Na Espanha, em 1766 dois franciscanos tentaram fazer a Historia Literária da Espanha, uma obra tão grande, que no décimo volume, publicado em 1791, vinte e cinco anos depois, os autores ainda não haviam acabado a introdução.

Enfim, o jesuíta italiano Girolano Tiboschi compilou entre 1722 e 1782 em 9 volumes, a história da literatura italiana, embora seja apenas um trabalho de levantamento bibliográfico, nada que representa a história da literatura como se entende hoje. O que faltava a Timboshi, segundo Carpeaux, era a capacidade de narrar, o senso crítico.

O primeiro grande crítico ele diz ter sido Samuel Johnson que optou pela forma biográfica (The Lives of the Poets, 1781) A ligação entre história e crítica veio do pré-romantismo, com seu forte interesse pelas tradições históricas das nações modernas e pela apreciação crítica de épocas então meio esquecidas, como a Idade Média. O precursor foi Thomas Warton: a sua History of English Poetry (…) é a primeira obra na qual a história literária é tratada como se trata a história política. Mas, o fundador da história literária autônoma foi Herder, embora não tenha deixado uma única obra definitiva, apenas inúmeros escritos. Com ele, os registros dos livros foram substituídos pelas histórias das obras e das ideias.

Após mencionar vários seguidores de Herder, Carpeaux diz que a única forma de resolver a multiplicidade de obras sínteses representativas das literaturas de vários países, seria retirar o viés nacionalista da História da Literatura (gregos, romanos, franceses, italianos, alemães, etc.), … abolir as fronteiras Nacionais para realizar a história da literatura europeia (e americana) e chegar, enfim, a uma História da Literatura Universal.

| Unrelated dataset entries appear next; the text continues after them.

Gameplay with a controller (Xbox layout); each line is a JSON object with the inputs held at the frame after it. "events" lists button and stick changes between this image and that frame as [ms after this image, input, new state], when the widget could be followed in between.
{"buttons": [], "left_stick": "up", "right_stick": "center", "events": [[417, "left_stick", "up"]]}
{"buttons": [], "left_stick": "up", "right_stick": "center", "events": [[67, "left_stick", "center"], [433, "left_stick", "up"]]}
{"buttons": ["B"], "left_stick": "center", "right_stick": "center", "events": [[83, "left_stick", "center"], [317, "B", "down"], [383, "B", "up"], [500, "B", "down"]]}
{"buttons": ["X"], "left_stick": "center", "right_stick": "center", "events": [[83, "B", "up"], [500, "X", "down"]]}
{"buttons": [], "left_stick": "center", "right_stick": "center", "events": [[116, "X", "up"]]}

A história dessa Literatura internacional é composta de grandes períodos: Idade Média, Renascença, Barroco, Ilustração, Romantismo, Realismo, Naturalismo, Simbolismo, que, graças à análise estilística e ideológica, já têm sentido. E ele completa, a Literatura não existe no ar, ele diz, e sim no Tempo, no Tempo Histórico, que obedece ao seu próprio ritmo dialético. Ele ressalta, entretanto, que a Literatura reflete esse ritmo, mas não o acompanha. E diz que essa distinção é importante para não transformar a literatura em mero documento das situações e transições sociais, porque a repercussão imediata dos acontecimentos políticos na literatura não vai muito além da superfície. Quanto aos efeitos da situação social dos escritores sobre a sua atividade literária será preciso distinguir nitidamente entre as classes da sociedade e as “classes literárias”. Um terceiro aspecto que ele considera é a relação da literatura com a sociedade que não é de mera dependência: é uma relação complicada de dependência recíproca e interdependência dos fatores espirituais (ideológicos e estilísticos) e dos fatores materiais (estrutura social e econômica). Essa interdependência ele diz que constitui o objeto da “sociologia do saber”, cujos conceitos permitem estudar os reflexos da situação social na literatura sem abandonar o conceito da evolução autônoma da literatura.

Assim, em sua HISTÓRIA DA LITERATURA OCIDENTAL, Carpeaux diz que a literatura é estudada como expressão estilística do Espírito objetivo, autônomo, e ao mesmo tempo como reflexo das situações sociais.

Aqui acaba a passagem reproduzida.